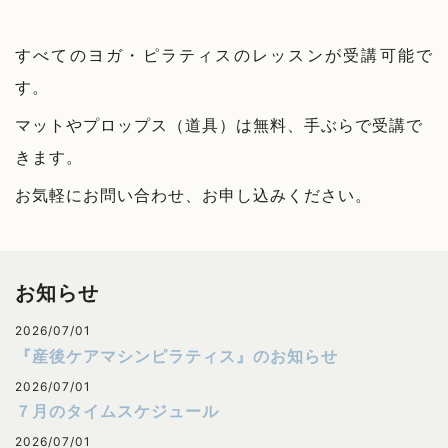
すべてのヨガ・ピラティスのレッスンが受講可能で
す。
マットやプロップス（道具）は無料、
手ぶらで受講で
きます。
お気軽にお問い合わせ、お申し込みください。
お知らせ
2026/07/01
『産後ケアマシンピラティス』のお知らせ
2026/07/01
７月のタイムスケジュール
2026/07/01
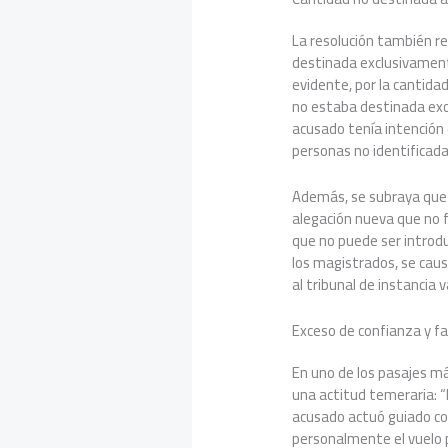
La resolución también r
destinada exclusivament
evidente, por la cantida
no estaba destinada exc
acusado tenía intención 
personas no identificadas
Además, se subraya que 
alegación nueva que no fu
que no puede ser introdu
los magistrados, se causa
al tribunal de instancia
Exceso de confianza y fa
En uno de los pasajes m
una actitud temeraria: “
acusado actuó guiado co
personalmente el vuelo 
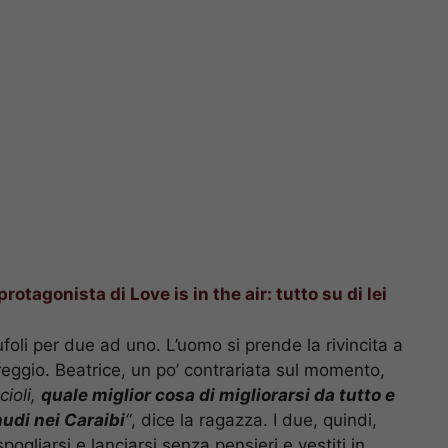
protagonista di Love is in the air: tutto su di lei
oli per due ad uno. L’uomo si prende la rivincita a
reggio. Beatrice, un po’ contrariata sul momento,
cioli,
quale miglior cosa di migliorarsi da tutto e
udi nei Caraibi
“
, dice la ragazza. I due, quindi,
ogliarsi e lanciarsi senza pensieri e vestiti in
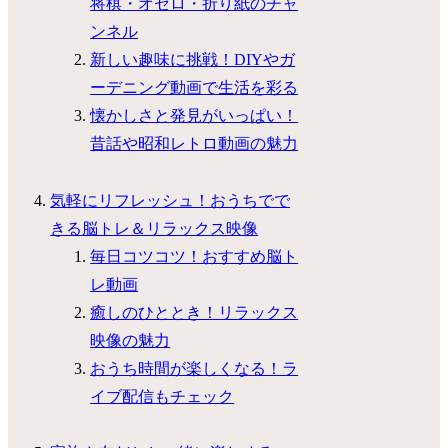
将棋・オセロ・折り紙のチャ
ンネル
新しい趣味に挑戦！DIYやガ
ーデニング動画で生活を彩る
懐かしさと発見がいっぱい！
昔話や昭和レトロ動画の魅力
気軽にリフレッシュ！おうちでで
きる脳トレ＆リラックス映像
毎日コツコツ！おすすめ脳ト
レ動画
癒しのひととき！リラックス
映像の魅力
おうち時間が楽しくなる！ラ
イブ配信もチェック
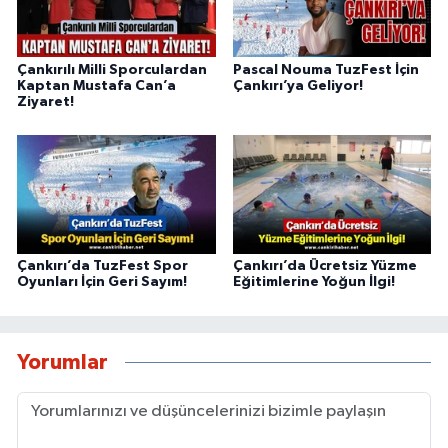
Çankırılı Milli Sporculardan
Pascal Nouma TuzFest İçin
Kaptan Mustafa Can’a
Çankırı’ya Geliyor!
Ziyaret!
Çankırı’da TuzFest Spor
Çankırı’da Ücretsiz Yüzme
Oyunları İçin Geri Sayım!
Eğitimlerine Yoğun İlgi!
Yorumlar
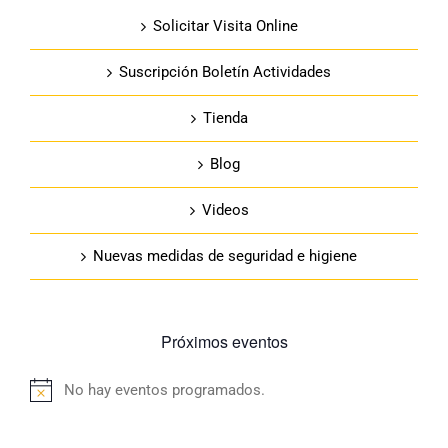
Solicitar Visita Online
Suscripción Boletín Actividades
Tienda
Blog
Videos
Nuevas medidas de seguridad e higiene
Próximos eventos
No hay eventos programados.
Aviso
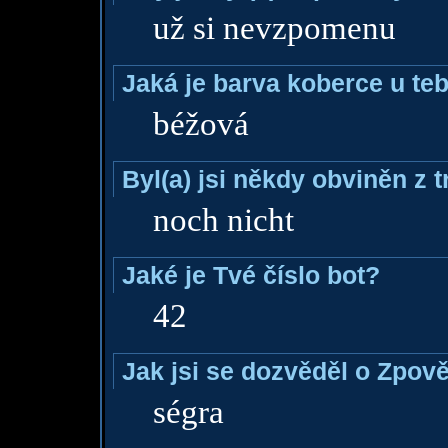
už si nevzpomenu
Jaká je barva koberce u teb
béžová
Byl(a) jsi někdy obviněn z 
noch nicht
Jaké je Tvé číslo bot?
42
Jak jsi se dozvěděl o Zpově
ségra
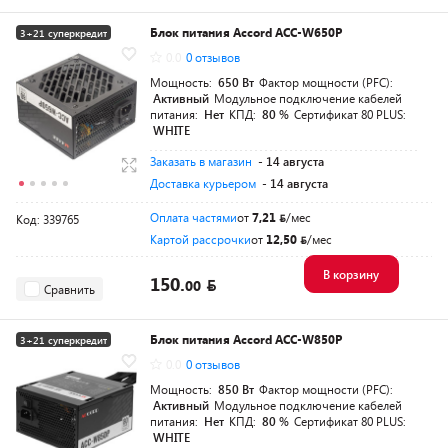
Блок питания Accord ACC-W650P
3+21 суперкредит
0.0
0 отзывов
Разумная цена
Мощность:
650 Вт
Фактор мощности (PFC):
Активный
Модульное подключение кабелей
питания:
Нет
КПД:
80 %
Сертификат 80 PLUS:
WHITE
Заказать в магазин
- 14 августа
Доставка курьером
- 14 августа
Оплата частями
от
7,21
/мес
Код: 339765
Картой рассрочки
от
12,50
/мес
В корзину
150.
00
Сравнить
Блок питания Accord ACC-W850P
3+21 суперкредит
0.0
0 отзывов
Разумная цена
Мощность:
850 Вт
Фактор мощности (PFC):
Активный
Модульное подключение кабелей
питания:
Нет
КПД:
80 %
Сертификат 80 PLUS:
WHITE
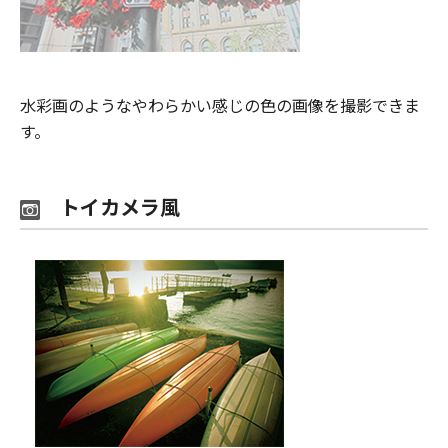
水彩画のようなやわらかい感じの色の画像を撮影できま
す。
トイカメラ風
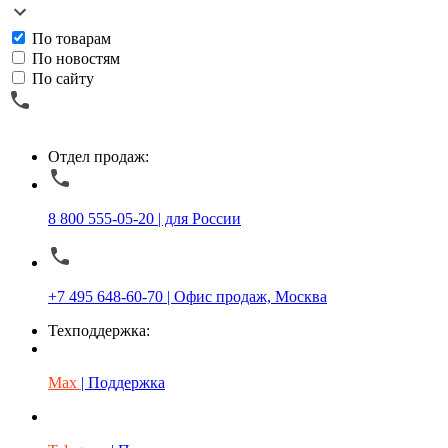
По товарам
По новостям
По сайту
Отдел продаж:
8 800 555-05-20 | для России
+7 495 648-60-70 | Офис продаж, Москва
Техподдержка:
Max
| Поддержка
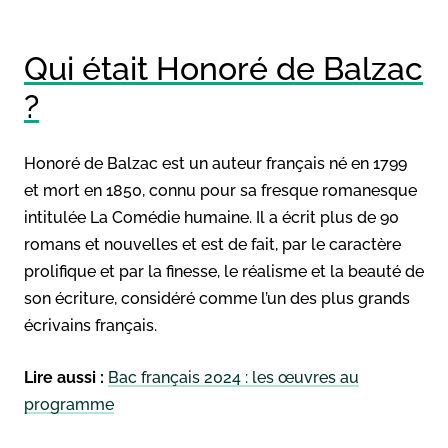
Qui était Honoré de Balzac
?
Honoré de Balzac est un auteur français né en 1799
et mort en 1850, connu pour sa fresque romanesque
intitulée La Comédie humaine. Il a écrit plus de 90
romans et nouvelles et est de fait, par le caractère
prolifique et par la finesse, le réalisme et la beauté de
son écriture, considéré comme l’un des plus grands
écrivains français.
Lire aussi :
Bac français 2024 : les œuvres au
programme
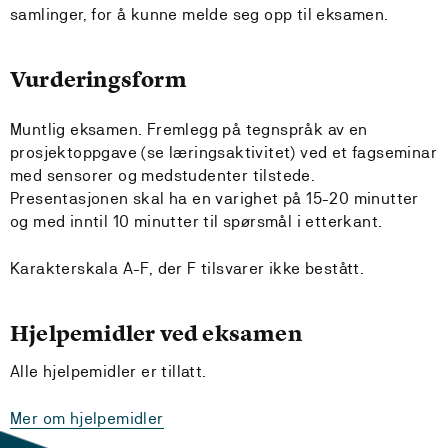
samlinger, for å kunne melde seg opp til eksamen.
Vurderingsform
Muntlig eksamen. Fremlegg på tegnspråk av en
prosjektoppgave (se læringsaktivitet) ved et fagseminar
med sensorer og medstudenter tilstede.
Presentasjonen skal ha en varighet på 15-20 minutter
og med inntil 10 minutter til spørsmål i etterkant.
Karakterskala A-F, der F tilsvarer ikke bestått.
Hjelpemidler ved eksamen
Alle hjelpemidler er tillatt.
Mer om hjelpemidler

» **What to work on**
If a line in the records contains "Блок", report it.

» **Answer below**
Блок питания Accord ACC-W650P
Блок питания Accord ACC-W850P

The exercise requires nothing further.